A hacker working for a US intelligence agency breached the servers of Booking.com in 2016 and stole user data related to the Middle East, according to a book published on Thursday. The book also says the online travel agency opted to keep the incident secret.
Amsterdam-based Booking.com made the decision after calling in the Dutch intelligence service, known as AIVD, to investigate the data breach. On the advice of legal counsel, the company didn’t notify affected customers or the Dutch Data Protection Authority. The grounds: Booking.com wasn’t legally required to do so because no sensitive or financial information was accessed.
IT specialists working for Booking.com told a different story, according to the book De Machine: In de ban van Booking.com (English translation: The Machine: Under the Spell of Booking.com). The book’s authors, three journalists at the Dutch national newspaper NRC, report that the internal name for the breach was the “PIN-leak,” because the breach involved stolen PINs from reservations.

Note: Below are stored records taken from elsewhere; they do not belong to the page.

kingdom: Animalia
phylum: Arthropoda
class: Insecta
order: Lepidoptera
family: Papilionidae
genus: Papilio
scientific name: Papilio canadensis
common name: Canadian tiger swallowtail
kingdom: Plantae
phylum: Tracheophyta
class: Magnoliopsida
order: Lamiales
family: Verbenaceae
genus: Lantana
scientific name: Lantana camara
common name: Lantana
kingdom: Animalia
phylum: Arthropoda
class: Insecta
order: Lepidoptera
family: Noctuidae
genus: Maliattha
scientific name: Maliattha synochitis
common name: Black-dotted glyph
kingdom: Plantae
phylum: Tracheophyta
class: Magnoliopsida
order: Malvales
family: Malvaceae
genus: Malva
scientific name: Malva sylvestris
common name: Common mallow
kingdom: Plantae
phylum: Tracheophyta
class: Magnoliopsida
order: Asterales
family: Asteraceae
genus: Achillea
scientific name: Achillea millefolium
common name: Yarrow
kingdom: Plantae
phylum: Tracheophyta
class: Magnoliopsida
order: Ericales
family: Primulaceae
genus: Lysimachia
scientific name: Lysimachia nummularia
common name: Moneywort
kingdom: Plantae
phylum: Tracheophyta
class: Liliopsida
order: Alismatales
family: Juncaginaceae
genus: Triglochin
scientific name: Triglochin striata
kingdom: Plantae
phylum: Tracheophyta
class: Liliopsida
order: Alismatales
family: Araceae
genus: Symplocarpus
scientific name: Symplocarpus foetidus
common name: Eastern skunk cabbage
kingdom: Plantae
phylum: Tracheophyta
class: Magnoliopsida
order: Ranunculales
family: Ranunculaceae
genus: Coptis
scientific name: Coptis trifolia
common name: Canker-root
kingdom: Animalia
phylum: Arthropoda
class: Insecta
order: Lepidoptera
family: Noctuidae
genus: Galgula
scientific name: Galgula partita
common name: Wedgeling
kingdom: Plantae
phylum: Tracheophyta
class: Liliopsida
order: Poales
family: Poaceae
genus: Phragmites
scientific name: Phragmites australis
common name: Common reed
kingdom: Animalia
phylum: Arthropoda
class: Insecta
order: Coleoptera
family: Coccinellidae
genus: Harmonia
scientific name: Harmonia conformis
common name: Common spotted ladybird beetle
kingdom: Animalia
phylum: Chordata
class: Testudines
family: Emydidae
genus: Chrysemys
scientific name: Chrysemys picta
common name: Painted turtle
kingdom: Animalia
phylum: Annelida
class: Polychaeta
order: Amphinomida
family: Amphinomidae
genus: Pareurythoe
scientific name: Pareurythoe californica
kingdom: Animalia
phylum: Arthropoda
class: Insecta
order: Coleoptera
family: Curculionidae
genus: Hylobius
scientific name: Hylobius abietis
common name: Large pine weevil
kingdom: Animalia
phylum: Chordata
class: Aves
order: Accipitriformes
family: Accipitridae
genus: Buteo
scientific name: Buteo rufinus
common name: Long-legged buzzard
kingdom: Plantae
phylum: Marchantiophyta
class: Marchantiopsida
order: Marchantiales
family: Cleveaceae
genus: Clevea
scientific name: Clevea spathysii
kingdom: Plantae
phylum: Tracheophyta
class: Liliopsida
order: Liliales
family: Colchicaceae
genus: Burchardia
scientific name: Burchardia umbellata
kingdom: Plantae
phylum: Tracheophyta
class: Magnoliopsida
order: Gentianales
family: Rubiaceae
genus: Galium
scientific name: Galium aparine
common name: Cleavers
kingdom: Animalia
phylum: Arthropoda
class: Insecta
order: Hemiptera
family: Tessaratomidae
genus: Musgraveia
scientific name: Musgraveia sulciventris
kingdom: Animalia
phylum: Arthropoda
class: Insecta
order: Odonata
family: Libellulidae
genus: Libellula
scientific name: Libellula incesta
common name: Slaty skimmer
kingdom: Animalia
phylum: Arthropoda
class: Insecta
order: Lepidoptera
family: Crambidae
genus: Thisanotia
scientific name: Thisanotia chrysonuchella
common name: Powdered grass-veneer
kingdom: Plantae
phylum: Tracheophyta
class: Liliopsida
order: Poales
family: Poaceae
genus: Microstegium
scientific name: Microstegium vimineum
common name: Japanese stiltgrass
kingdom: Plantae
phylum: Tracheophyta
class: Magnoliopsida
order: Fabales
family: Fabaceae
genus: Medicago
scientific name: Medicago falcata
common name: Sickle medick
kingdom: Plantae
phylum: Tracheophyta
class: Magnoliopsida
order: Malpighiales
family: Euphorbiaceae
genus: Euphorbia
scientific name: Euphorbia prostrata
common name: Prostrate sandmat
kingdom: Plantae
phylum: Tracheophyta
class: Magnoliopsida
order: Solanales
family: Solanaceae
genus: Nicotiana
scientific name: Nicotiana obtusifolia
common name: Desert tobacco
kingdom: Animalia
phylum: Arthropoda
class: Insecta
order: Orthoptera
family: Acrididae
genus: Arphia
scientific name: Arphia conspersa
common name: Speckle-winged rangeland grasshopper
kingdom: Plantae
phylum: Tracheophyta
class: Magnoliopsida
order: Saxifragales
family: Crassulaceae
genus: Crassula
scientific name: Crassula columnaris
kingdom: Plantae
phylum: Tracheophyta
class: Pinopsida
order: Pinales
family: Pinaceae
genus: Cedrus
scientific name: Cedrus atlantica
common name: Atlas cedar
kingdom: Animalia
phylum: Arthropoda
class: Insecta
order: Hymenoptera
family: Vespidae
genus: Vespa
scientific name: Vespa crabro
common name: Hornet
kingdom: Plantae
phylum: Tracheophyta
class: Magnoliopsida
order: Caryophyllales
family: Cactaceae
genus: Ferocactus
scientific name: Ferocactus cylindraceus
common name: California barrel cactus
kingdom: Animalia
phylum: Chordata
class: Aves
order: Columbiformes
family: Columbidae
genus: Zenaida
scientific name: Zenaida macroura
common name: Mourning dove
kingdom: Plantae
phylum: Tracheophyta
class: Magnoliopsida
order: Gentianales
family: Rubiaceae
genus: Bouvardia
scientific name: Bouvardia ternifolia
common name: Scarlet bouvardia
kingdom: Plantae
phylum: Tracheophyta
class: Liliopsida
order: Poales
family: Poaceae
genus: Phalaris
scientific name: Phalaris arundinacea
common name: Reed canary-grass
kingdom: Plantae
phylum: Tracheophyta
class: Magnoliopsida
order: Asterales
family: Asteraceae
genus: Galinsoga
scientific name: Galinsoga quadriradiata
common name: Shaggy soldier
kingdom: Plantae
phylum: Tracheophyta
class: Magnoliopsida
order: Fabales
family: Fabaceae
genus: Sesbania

The book also said that the person behind the hack accessed thousands of hotel reservations involving Middle Eastern countries including Saudi Arabia, Qatar, and the United Arab Emirates. The data disclosed involved names of Booking.com customers and their travel plans.
Two months after the breach, US private investigators helped Booking.com’s security department determine that the hacker was an American who worked for a company that carried out assignments from US intelligence services. The authors never determined which agency was behind the intrusion.
Data related to hotels and travel has long been a highly sought-after commodity among hackers working for nation states. In 2013, an NSA whistleblower revealed “Royal Concierge,” a program by spies from Britain’s GCHQ that tracked bookings at 350 upscale hotels across the world. The spies used the data to identify the hotel where targets of interest were staying so field operatives could then plant bugs in their rooms.
In 2014, Kaspersky Labs disclosed Dark Hotel, a yearslong campaign that used hotel Wi-Fi networks to infect the devices of targeted guests with the aim of gaining access to a company’s sensitive information. The people behind Dark Hotel—likely working on behalf of a nation-state—have shown a particular interest in political officials and global C-level executives.
For its part, Booking.com said it had no legal requirement to disclose the breach. In a statement, company officials wrote:
With the support of external subject matter experts and following the framework established by the Dutch Data Protection Act (the applicable regulation prior to GDPR), we confirmed that no sensitive or financial information was accessed. Leadership at the time worked to follow the principles of the DDPA, which guided companies to take further steps on notification only if there were actual adverse negative effects on the private lives of individuals, for which no evidence was detected.
Post updated to add comment from Booking.com.